The company representative will activate and “programme” the device once you are fully awake after the procedure and will give you full instructions on how to use it.

Dr Nikolic and the company representative will be in touch regularly during the trial to assess your progress and the pain relief gained.

On average, 80% of suitable patients are likely to have a positive trial and proceed to implantation.

The second stage is also done under general anaesthetic. If the trial is negative (no significant pain relief), the wires are removed and the skin sutured. You will be seen in the clinic two weeks later so that the dressing can be removed and also to discuss further management.

If the trial is positive (>50% improvement in your pain), then once you are anaesthetised, the external leads are removed and the internal leads are connected to a small device the size of a pacemaker which is implanted under the skin in the buttock area. The company representative will activate the system and programme it once you are fully awake and back on the ward. Dr Nikolic’s secretary will contact you the following day to arrange a follow up appointment, usually two weeks after the second stage, so that the dressings can be removed.

Dr Nikolic will discuss this with you in detail well in advance of the procedure and you will have many opportunities to discuss all aspects of this procedure beforehand.

Intravenous Lignocaine infusion

Intravenous Lignocaine infusion is used to reduce the widespread myofascial pain commonly associated with Fibromyalgia. It is also sometimes used to treat widespread neuropathic pain.

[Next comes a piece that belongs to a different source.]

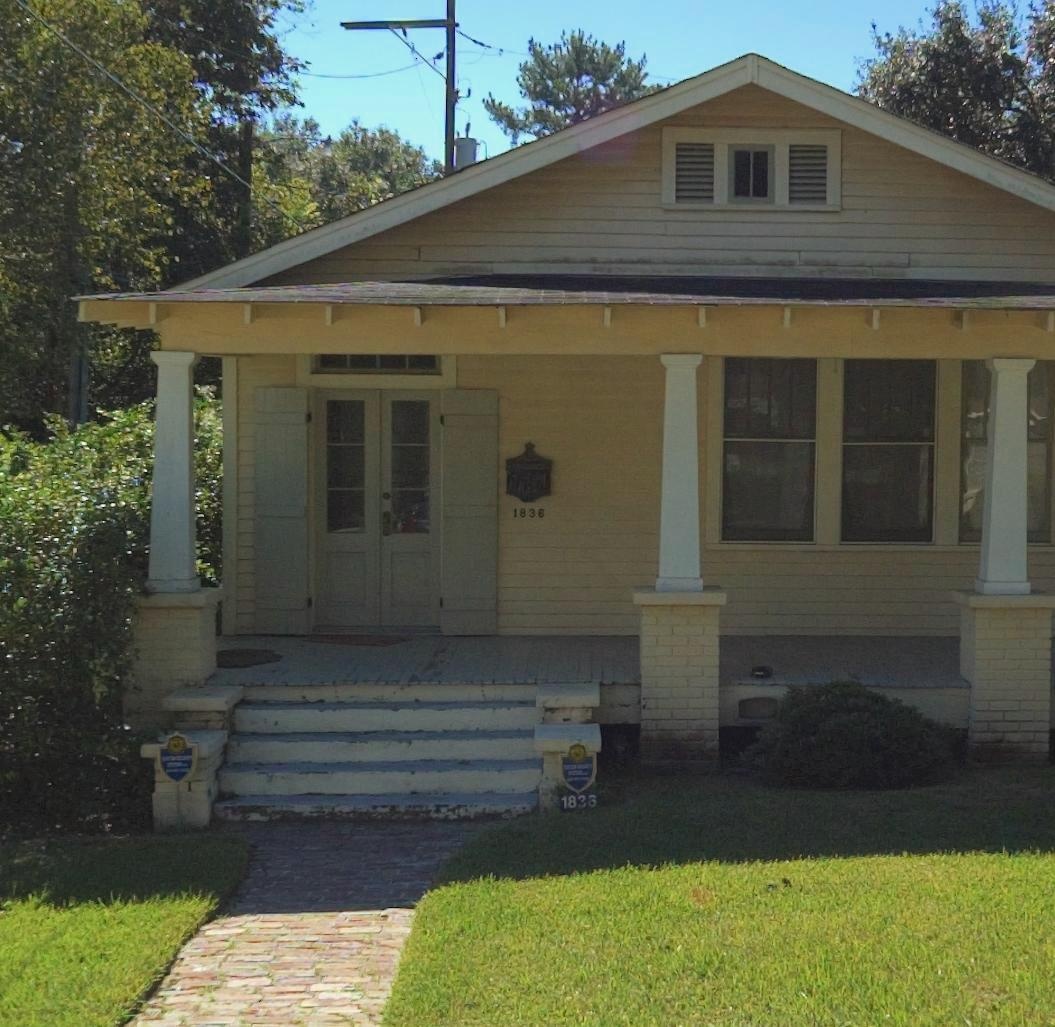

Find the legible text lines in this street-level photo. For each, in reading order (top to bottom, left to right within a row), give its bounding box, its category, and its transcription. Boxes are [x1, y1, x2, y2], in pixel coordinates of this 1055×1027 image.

[512, 506, 546, 520] StreetNumber: 1836
[558, 793, 599, 812] StreetNumber: 18*3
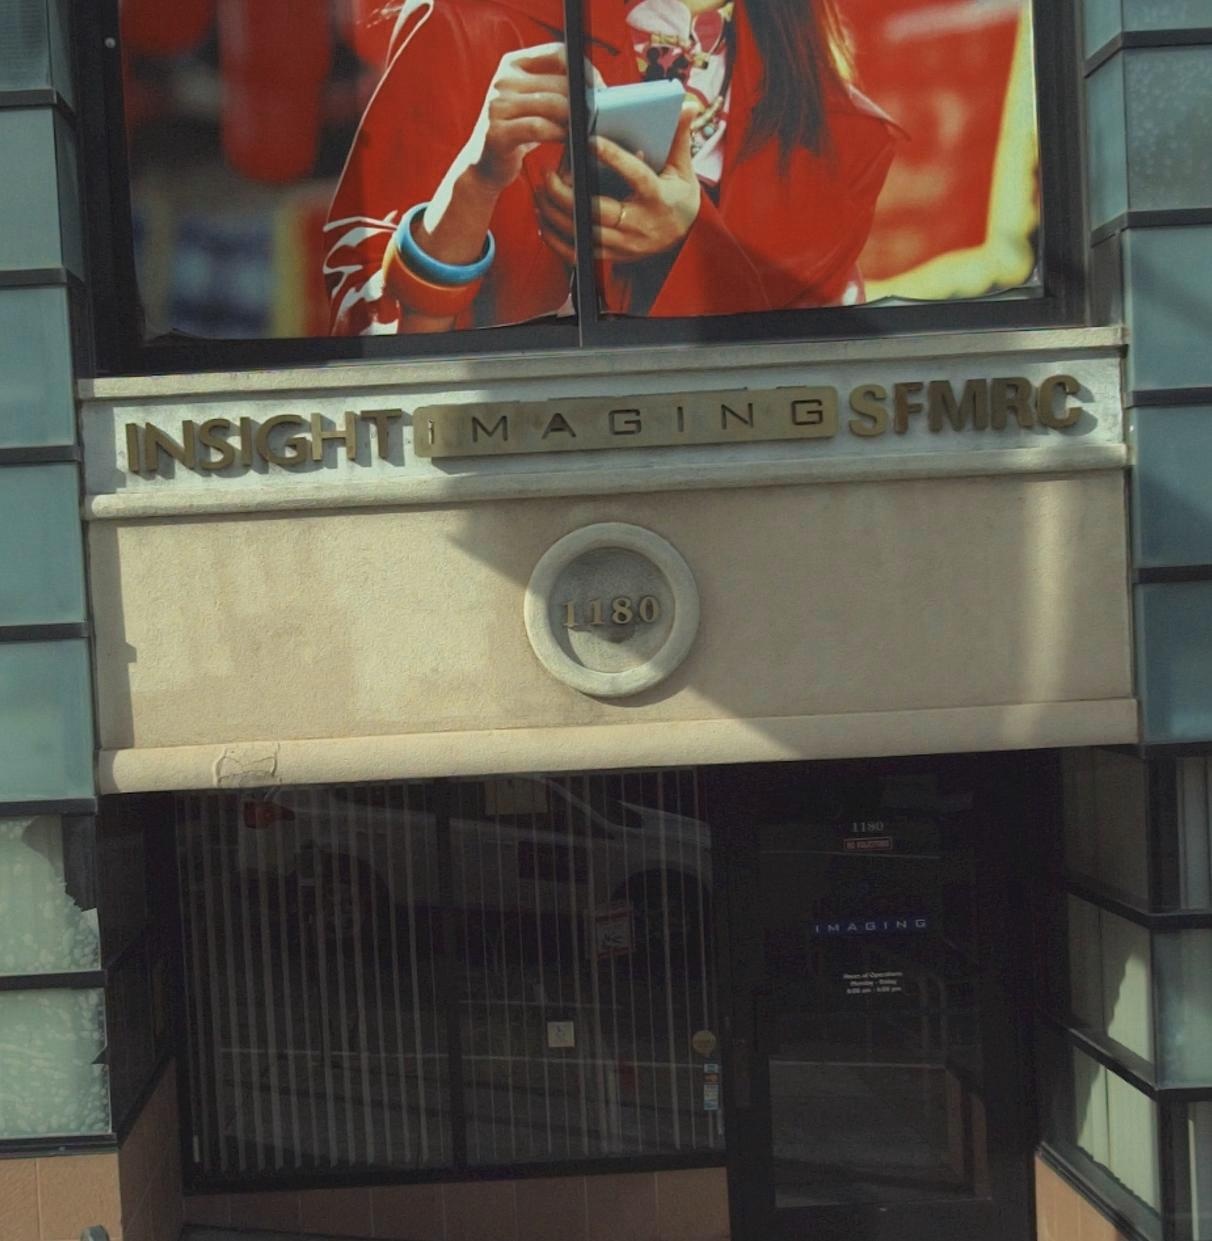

A predetermined amount of local anaesthetic called Lignocaine (Lidocaine) is diluted in normal saline and this is given into the patient’s vein over a period of one hour.

This is normally done in the theatre recovery area with full monitoring of blood pressure, pulse and the heart (ECG).

This sometimes improves the pain and facilitates rehabilitation. Sometimes, the infusion needs to be repeated.

Dr Nikolic will be discussing this procedure in detail prior to your appointment time and you will have a chance to ask any questions you may have beforehand.